HUC’s American Jewish Archives to house JFNA’s multi-million Document Collection

The Jacob Rader Marcus Center of the American Jewish Archives (AJA) at the Cincinnati campus of Hebrew Union College-Jewish Institute of Religion (HUC-JIR), has announced that the AJA has been awarded a $500,000 matching grant from the National Endowment for the Humanities (NEH) to construct a new four-story archival facility adjacent to its current 52,000 square foot Marcus Repository Building to house The Jewish Federations of North America’s (JFNA) multi-million document collection. The collection includes historic documents from JFNA’s predecessors: The United Jewish Appeal and the Council of Jewish Federations.

The collections comprise 8,000 archival boxes, and approximately 6500 linear feet of documents and related materials.
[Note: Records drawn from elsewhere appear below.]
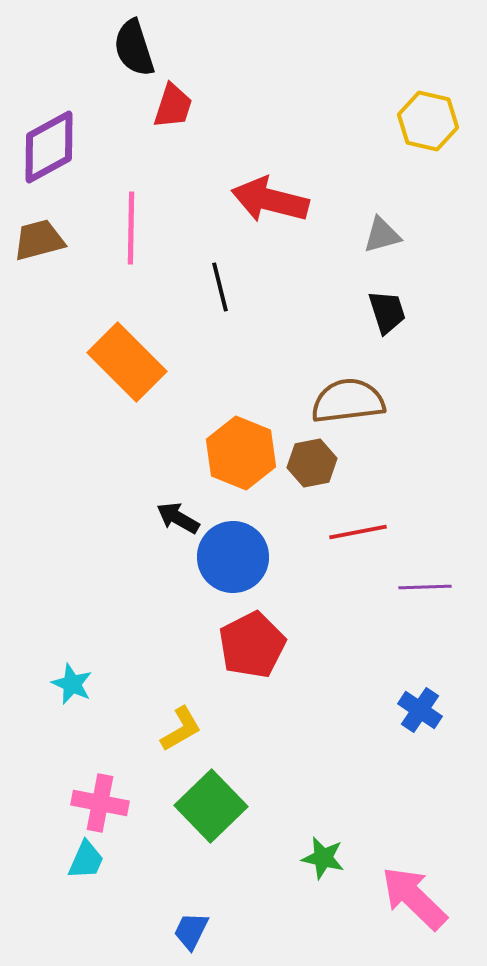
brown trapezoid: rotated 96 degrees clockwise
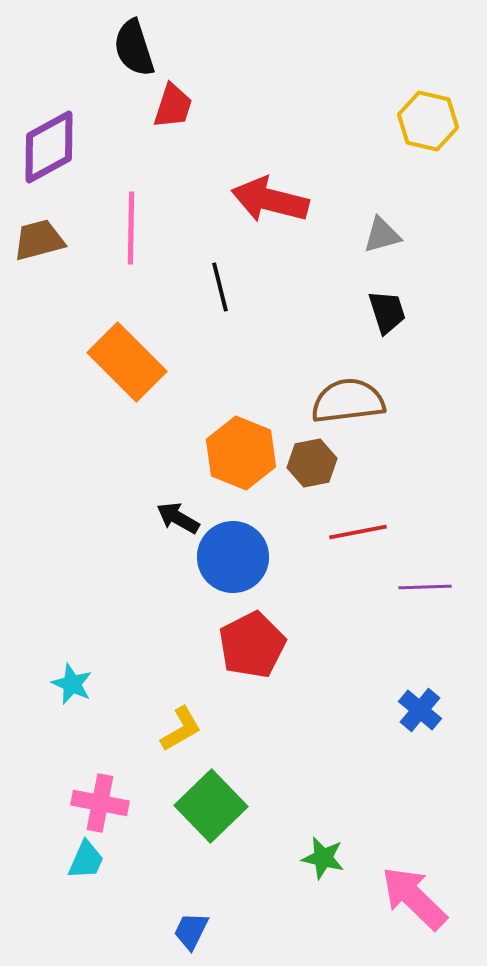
blue cross: rotated 6 degrees clockwise
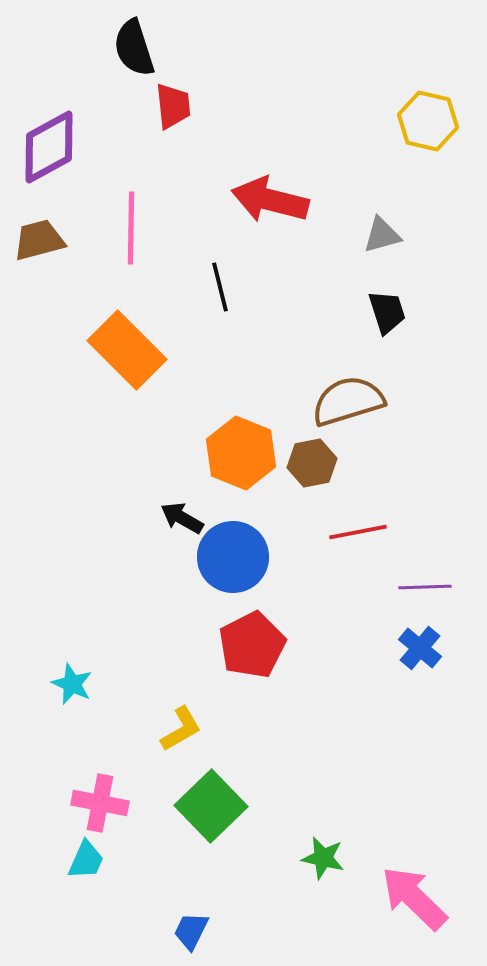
red trapezoid: rotated 24 degrees counterclockwise
orange rectangle: moved 12 px up
brown semicircle: rotated 10 degrees counterclockwise
black arrow: moved 4 px right
blue cross: moved 62 px up
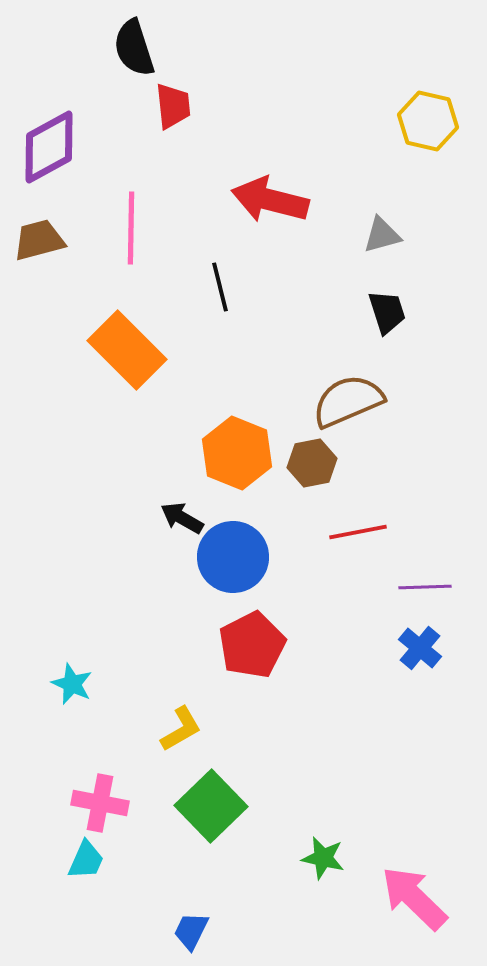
brown semicircle: rotated 6 degrees counterclockwise
orange hexagon: moved 4 px left
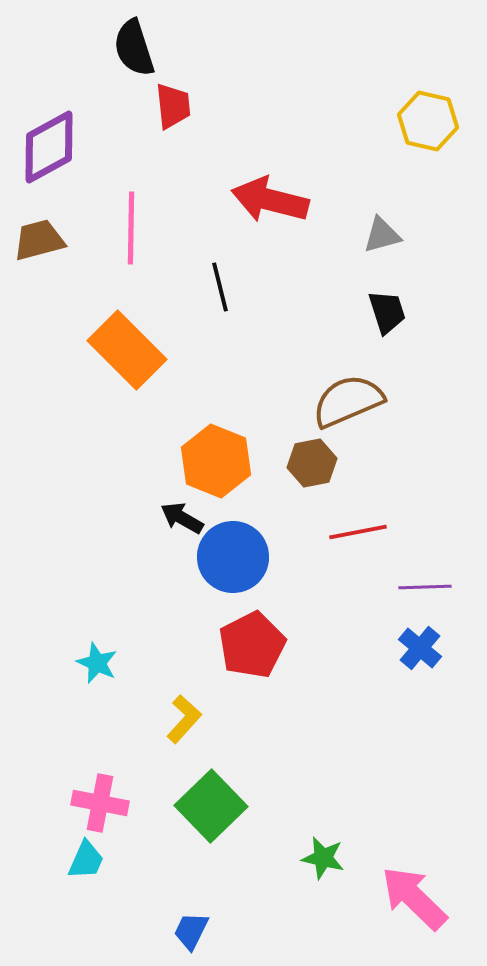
orange hexagon: moved 21 px left, 8 px down
cyan star: moved 25 px right, 21 px up
yellow L-shape: moved 3 px right, 10 px up; rotated 18 degrees counterclockwise
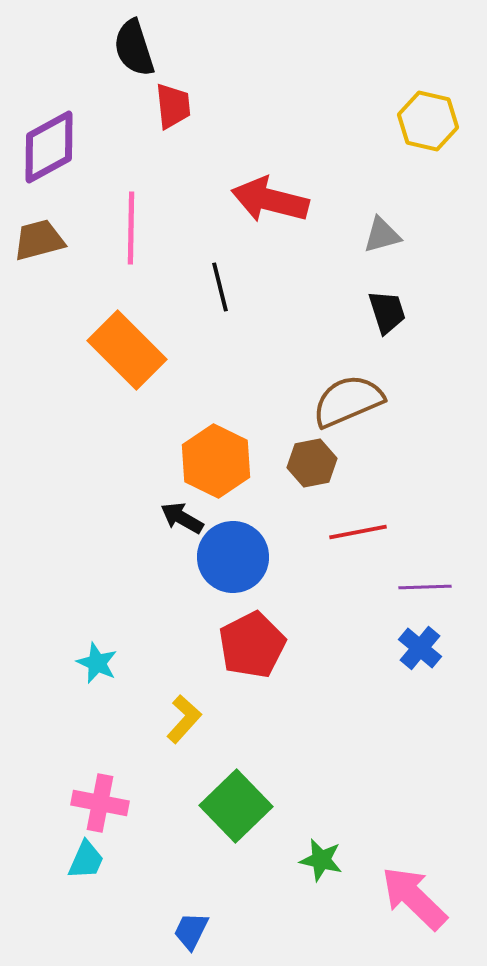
orange hexagon: rotated 4 degrees clockwise
green square: moved 25 px right
green star: moved 2 px left, 2 px down
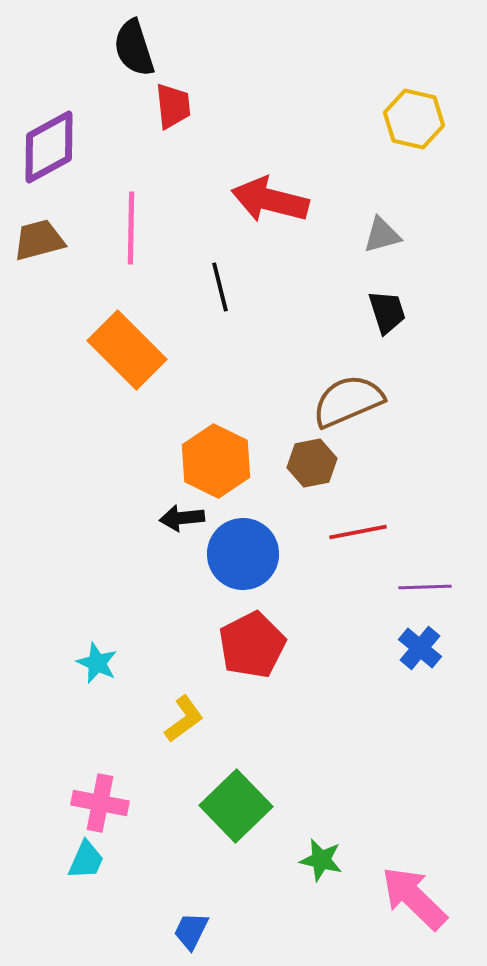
yellow hexagon: moved 14 px left, 2 px up
black arrow: rotated 36 degrees counterclockwise
blue circle: moved 10 px right, 3 px up
yellow L-shape: rotated 12 degrees clockwise
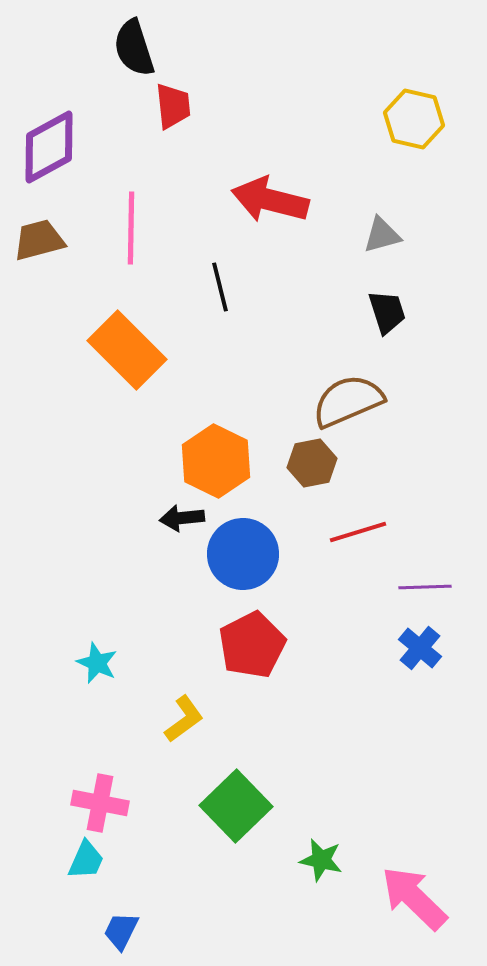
red line: rotated 6 degrees counterclockwise
blue trapezoid: moved 70 px left
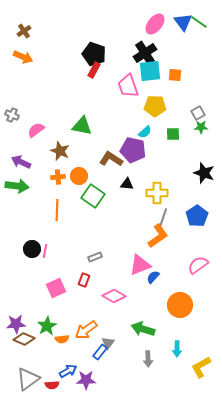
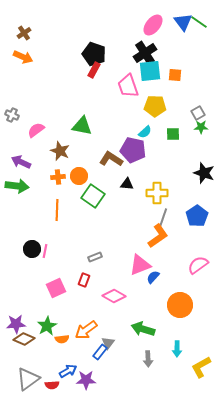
pink ellipse at (155, 24): moved 2 px left, 1 px down
brown cross at (24, 31): moved 2 px down
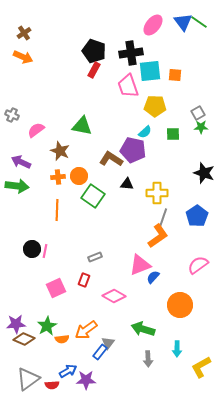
black cross at (145, 53): moved 14 px left; rotated 25 degrees clockwise
black pentagon at (94, 54): moved 3 px up
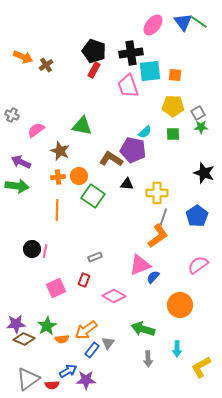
brown cross at (24, 33): moved 22 px right, 32 px down
yellow pentagon at (155, 106): moved 18 px right
blue rectangle at (100, 352): moved 8 px left, 2 px up
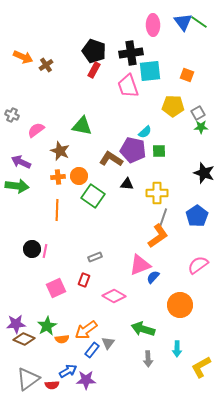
pink ellipse at (153, 25): rotated 40 degrees counterclockwise
orange square at (175, 75): moved 12 px right; rotated 16 degrees clockwise
green square at (173, 134): moved 14 px left, 17 px down
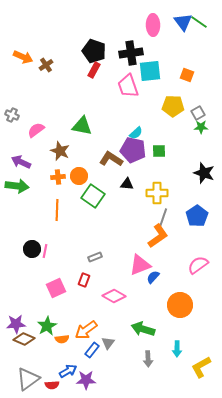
cyan semicircle at (145, 132): moved 9 px left, 1 px down
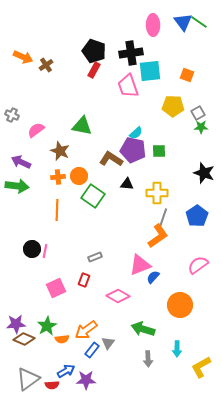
pink diamond at (114, 296): moved 4 px right
blue arrow at (68, 371): moved 2 px left
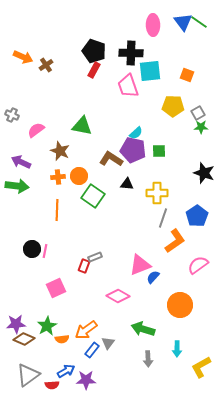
black cross at (131, 53): rotated 10 degrees clockwise
orange L-shape at (158, 236): moved 17 px right, 5 px down
red rectangle at (84, 280): moved 14 px up
gray triangle at (28, 379): moved 4 px up
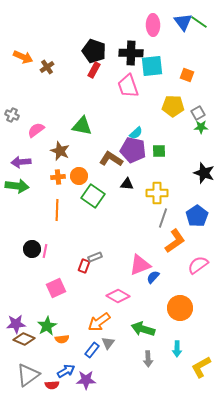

The AJA’s award is among the NEH’s $30.9 million in grants for 188 humanities projects nationwide.

Andrew Rehfeld, Ph.D., President of HUC-JIR, says that the significance of the JFNA collection is difficult to overstate – as is the collection’s value to the understanding of how the activities of Federated communities helped shape American Jewish experience and culture. “Jewish Federations sustained the institutional structures required to build strong Jewish communities – where individuals could live with dignity, meaning and purpose, and where Judaism in all of its variety was part of a life well lived.  The model of communal collective responsibility begun in the late 19th century would become the model of the United Way in the United States. These papers tell the story of our people’s confrontation with modernity in North America: from our immigrant roots, to our connection with world Jewry throughout the urgent existential crises of the 20th Century. These priceless records will uncover new insights into the evolution of American Jewish communal life.”  

Once JFNA’s collection comes to the American Jewish Archives, Cincinnati will be the home of the world’s largest cataloged collection of documentary evidence on the history of American Jewry. HUC-JIR and the AJA are currently engaged in efforts to match the requested NEH Challenge Grant ($500,000) with non-federal funds of $1.5 million.